Requirement:
A single figure is wanted: the count of lines below containing the string "driver".
══════════════════════════════
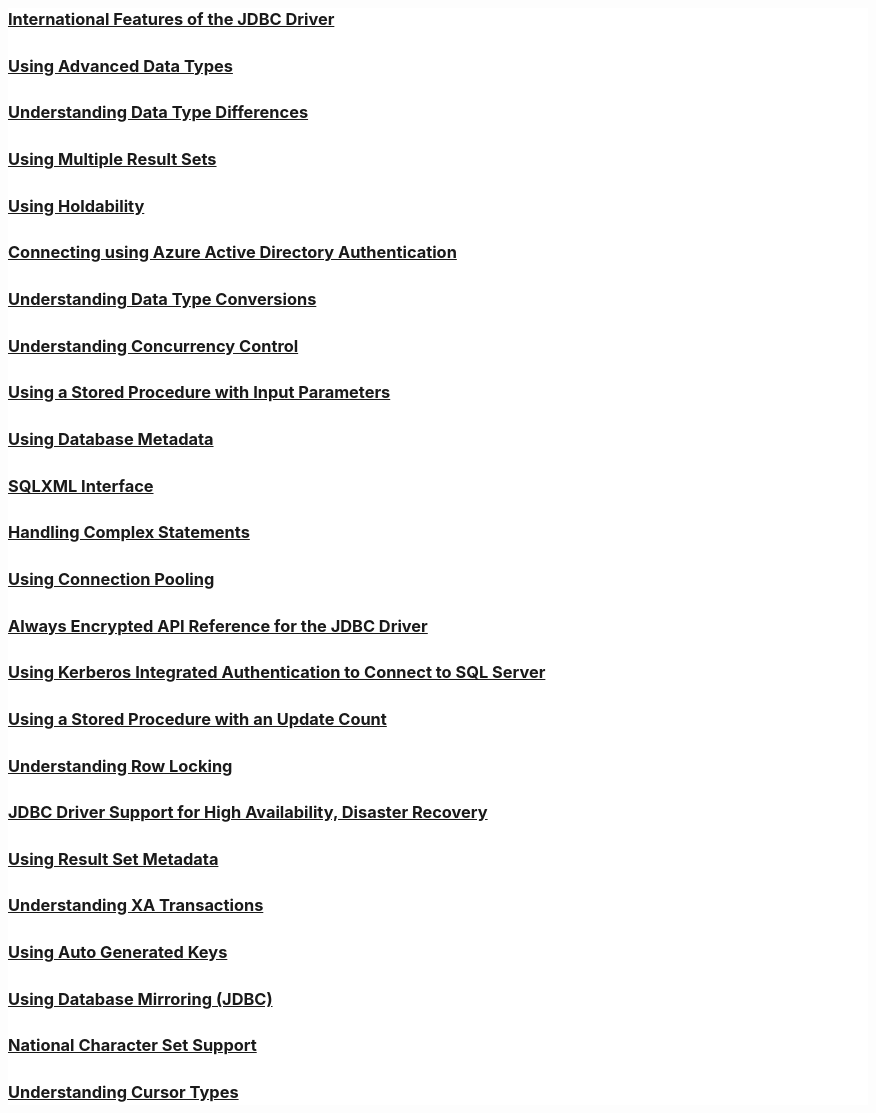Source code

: ### [International Features of the JDBC Driver](international-features-of-the-jdbc-driver.md)
### [Using Advanced Data Types](using-advanced-data-types.md)
### [Understanding Data Type Differences](understanding-data-type-differences.md)
### [Using Multiple Result Sets](using-multiple-result-sets.md)
### [Using Holdability](using-holdability.md)
### [Connecting using Azure Active Directory Authentication](connecting-using-azure-active-directory-authentication.md)
### [Understanding Data Type Conversions](understanding-data-type-conversions.md)
### [Understanding Concurrency Control](understanding-concurrency-control.md)
### [Using a Stored Procedure with Input Parameters](using-a-stored-procedure-with-input-parameters.md)
### [Using Database Metadata](using-database-metadata.md)
### [SQLXML Interface](sqlxml-interface.md)
### [Handling Complex Statements](handling-complex-statements.md)
### [Using Connection Pooling](using-connection-pooling.md)
### [Always Encrypted API Reference for the JDBC Driver](always-encrypted-api-reference-for-the-jdbc-driver.md)
### [Using Kerberos Integrated Authentication to Connect to SQL Server](using-kerberos-integrated-authentication-to-connect-to-sql-server.md)
### [Using a Stored Procedure with an Update Count](using-a-stored-procedure-with-an-update-count.md)
### [Understanding Row Locking](understanding-row-locking.md)
### [JDBC Driver Support for High Availability, Disaster Recovery](jdbc-driver-support-for-high-availability-disaster-recovery.md)
### [Using Result Set Metadata](using-result-set-metadata.md)
### [Understanding XA Transactions](understanding-xa-transactions.md)
### [Using Auto Generated Keys](using-auto-generated-keys.md)
### [Using Database Mirroring (JDBC)](using-database-mirroring-jdbc.md)
### [National Character Set Support](national-character-set-support.md)
### [Understanding Cursor Types](understanding-cursor-types.md)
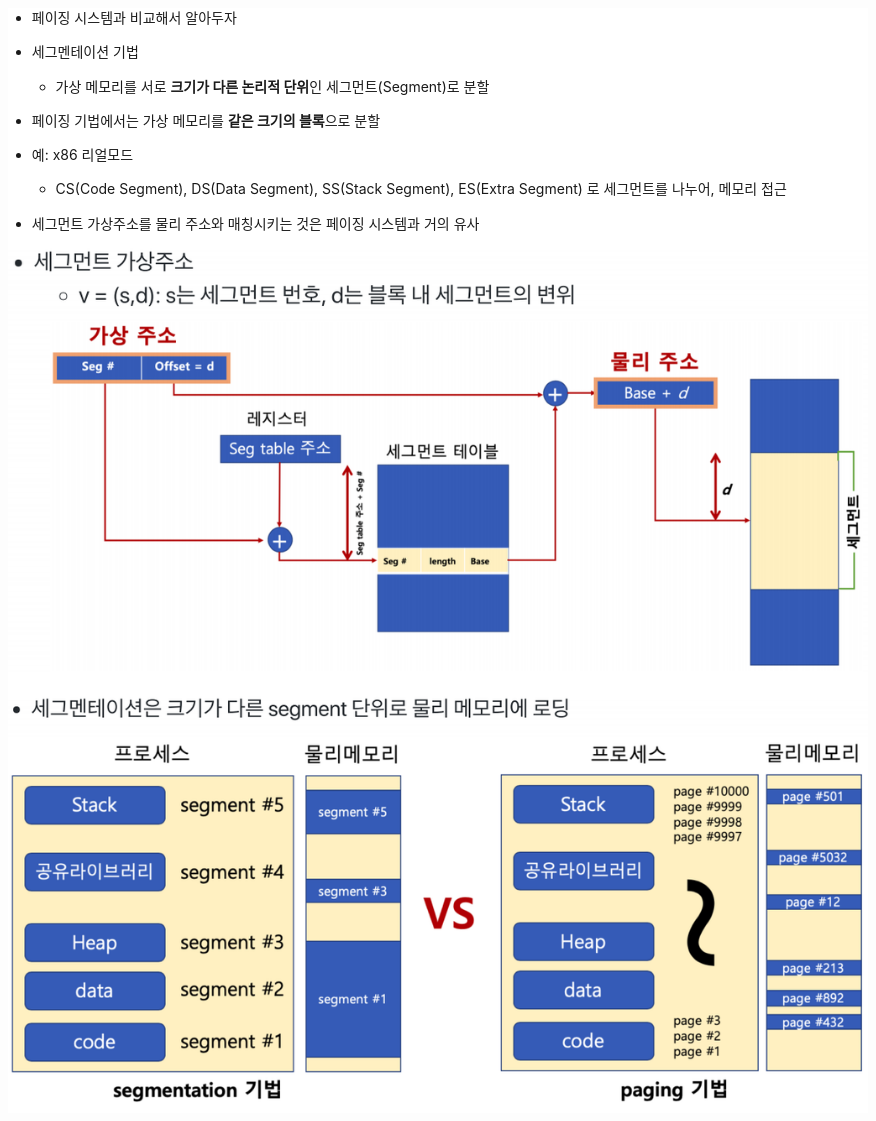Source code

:- 페이징 시스템과 비교해서 알아두자

- 세그멘테이션 기법 
  - 가상 메모리를 서로 **크기가 다른 논리적 단위**인 세그먼트(Segment)로 분할 
- 페이징 기법에서는 가상 메모리를 **같은 크기의 블록**으로 분할
- 예: x86 리얼모드 
  - CS(Code Segment), DS(Data Segment), SS(Stack Segment), ES(Extra Segment) 로 세그먼트를 나누어, 메모리 접근

- 세그먼트 가상주소를 물리 주소와 매칭시키는 것은 페이징 시스템과 거의 유사

![](.\img\38.png)

![](.\img\39.png)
══════════════════════════════
Output below:
3